I’m OK with all of that–I have enormous amounts of patience. But I also need to draw lines in terms of my time and the level of service we provide. We can’t offer these services if we can’t make them somewhat efficient. It’s not a good idea for me to go many, many rounds with a volunteer who refuses to work within our system. I also need to protect my employees. It’s more often that I need to set boundaries and back them up when they insist on professionalism. I can’t lose an employee because a volunteer at a church is asking her, without realizing it, to violate professional standards or excellence.

It’s a balancing act. And I think it’s important for us to discuss that, too.

Is Lancaster Ready for a CPA?

Goals: My goal is two-fold–first, by January 31, 2020, I want to have 15-20 faith and/or nonprofit leaders on board with the CPA concept and second, by December 31, 2019, I want to have further refined our timeline and business plan for a CPA model.

Obstacles: The greatest obstacle to this plan is time. I (and by extension PRC, the organization I run) have the relationships necessary for these conversations. And many of these individuals know understand the need. They may even relate to us through the back office services we provide (bookkeeping, CPA-reviewed financial services, payroll, QuickBooks set-up, website design, and administrative services). But they’re all really busy and so am I.

Additionally, we have a timeline and business plan well underway. We have funders who are interested in helping to fund a pilot project. We have proof of concept because of the back office services we already offer. And we have community partners who are interested in participating. But we’re a small organization that does more than 100 events a year, runs a two-year training program, works with more than 85 churches in Pennsylvania and Maryland. Time goes quickly and balancing all of this work, and the opportunities that routinely come our way, is challenging.

Skills and Knowledge: We’re a pretty nimble and flexible organization with a great team. Breaking down big projects into manageable steps is what we do a lot. And we are an organization that relies on relationships for everything we do so we’re well versed in bringing people together. I am also very grateful for the excellent resources CPA offers as well and we will use those as we continue to work at this project as well.

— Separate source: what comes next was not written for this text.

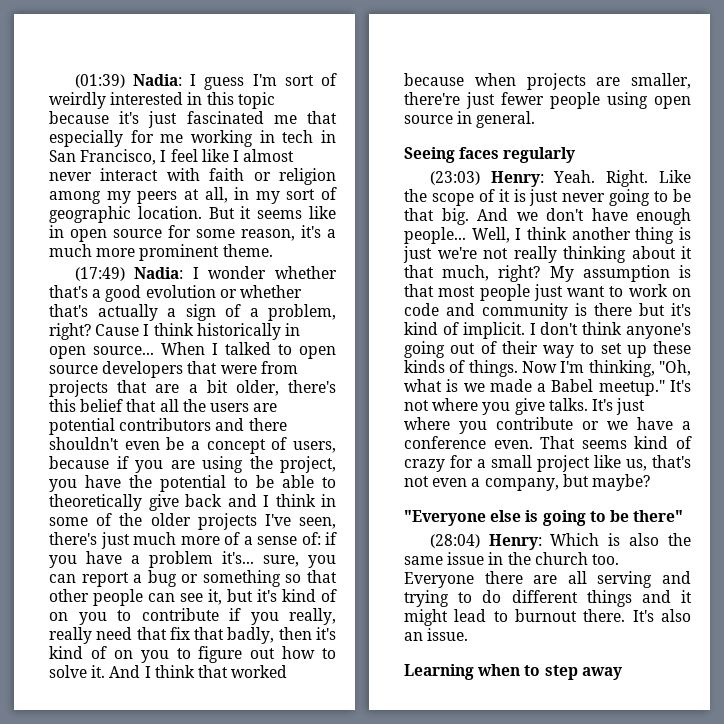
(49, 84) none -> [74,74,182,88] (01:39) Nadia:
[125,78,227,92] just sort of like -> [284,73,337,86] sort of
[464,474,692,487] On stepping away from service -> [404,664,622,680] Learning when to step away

People: As I’ve mentioned above, we work with over 85 member churches and connect to about 150 churches regularly. Lancaster is a small city so I also know most of the nonprofit leaders in the community and we have a good working relationship.

Next Steps:

  • Identify 60 local nonprofits to research as potential founding members;
  • Perform 20 feasibility/relational interviews to determine the most impactful focus of a Lancaster co-op similar to CPA;
  • Recruit 6 leaders from Lancaster nonprofits to establish a co-op Steering Team;
  • Select and enroll 20 Lancaster County nonprofits as founding members of the co-op;
  • Continue to refine our pitch to funders; and
  • Continue to refine our business plan and rollout timeline.

RS: Thanks everyone your comments and thoughts. Apologies for the delay in responding. I had a sinus headache much of the weekend and looking at a screen was a bit overwhelming. After reading through your comments, I am wondering if I should have titled this post: “Is Kate Ready for a CPA?”

I am, but I also realize that I’m navigating an abundance of riches right now and it can be harder to navigate that than when, five years ago, I couldn’t get anyone to return my phone calls.

While I think we’re well on our way, I appreciate, Felipe, your comments about defining what sets our bookkeeping services apart. It’s a good question and one that we can articulate, but it’s helpful to remember that we should.

Paul, your comments were generous and kind and right on target. I shared them with the important people in my life and they were in full agreement. Thank you! I think a personal goal for me, after reading through your comments is to continue to build in time for Sabbath, to regroup and have the space to consider this all.